His lack of a solid network of personal contacts in Minnesota is the biggest impediment to finding work in his preferred career: account management, he said. It will require human contact -- not the click of a mouse -- to get a job here.
When Obama visited Cannon Falls recently, he had lunch with five Minnesota veterans and asked what could be done to improve their situations.
Joseph Kidd, of Stewartville, Minn., was among them. Recently retired as a Navy corpsman, Kidd, 30, was attached to a Marine Corps command and deployed to Iraq in 2007 and 2009. At the end of his career he also managed an emergency room at Naval Hospital Camp Lejeune. Yet, Kidd has found he lacks proper certification to do the same work in a civilian hospital.
"You have to take all these classes to do the same thing you've been doing for the past eight years," said Kidd, who wants to become a registered nurse. It will take at least three years to complete his general requirements. "The body doesn't change -- military vs. civilian," he said.
It is an issue Obama has proposed addressing in his jobs plan: reducing barriers to certification and licensing and allowing skills learned in the military to be applied to the civilian world.
There are success stories in placing newly returned veterans.

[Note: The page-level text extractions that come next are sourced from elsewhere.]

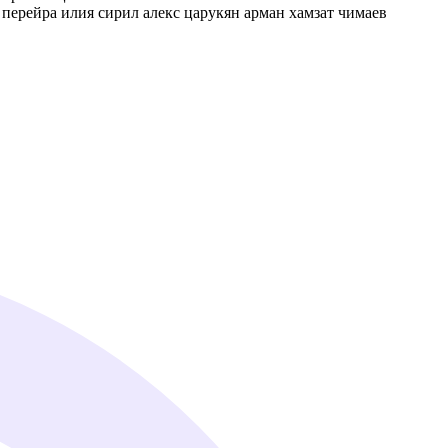
 перейра илия сирил алекс царукян арман хамзат чимаев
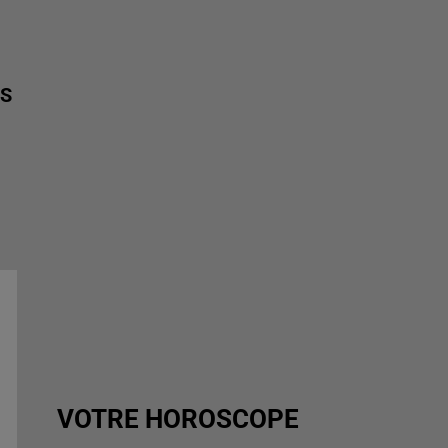
ES
VOTRE HOROSCOPE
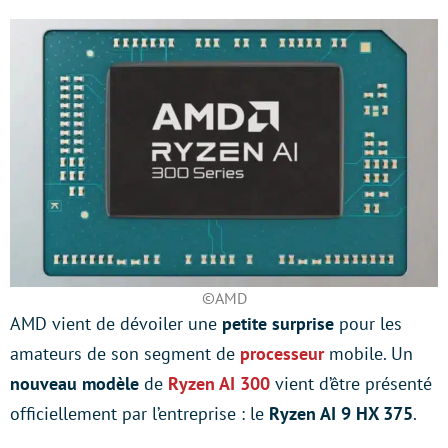
©AMD
AMD vient de dévoiler une
petite surprise
pour les
amateurs de son segment de
processeur
mobile. Un
nouveau modèle
de
Ryzen AI 300
vient d’être présenté
officiellement par l’entreprise : le
Ryzen AI 9 HX 375
.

The Minneapolis nonprofit Resource Employment Action Center has a program that focuses on connecting veterans to green jobs, which has an 80 percent to 90 percent placement rate, said Louis Huether, a project supervisor with the Jobs for Veterans program.
Some Minnesota companies also are given high marks in hiring veterans. St. Paul-based Ecolab, a maker of cleaning and sanitizing products, was recently listed among the top 100 military-friendly employers in the country by the online publication GI Jobs. In the past year, 5 percent of hires have been veterans. Minneapolis-based Xcel Energy also was listed.

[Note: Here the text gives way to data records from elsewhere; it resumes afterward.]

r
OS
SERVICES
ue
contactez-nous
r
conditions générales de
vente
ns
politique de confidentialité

Ecolab lists open positions on www.vetjobs.com and through veteran outreach programs. It attends recruiting events targeted at recently separated military personnel.
Pauline Whelan, a director in Ecolab's human resources department, has asked the Navy for the ranks and roles of job classifications to draw connections to what the company does.
"A tank driver may assume that we understand the level of tenacity or the level of skill that they had to bring to that job," she said. "But a sales service recruiter in a corporate environment may not well understand those skills at all."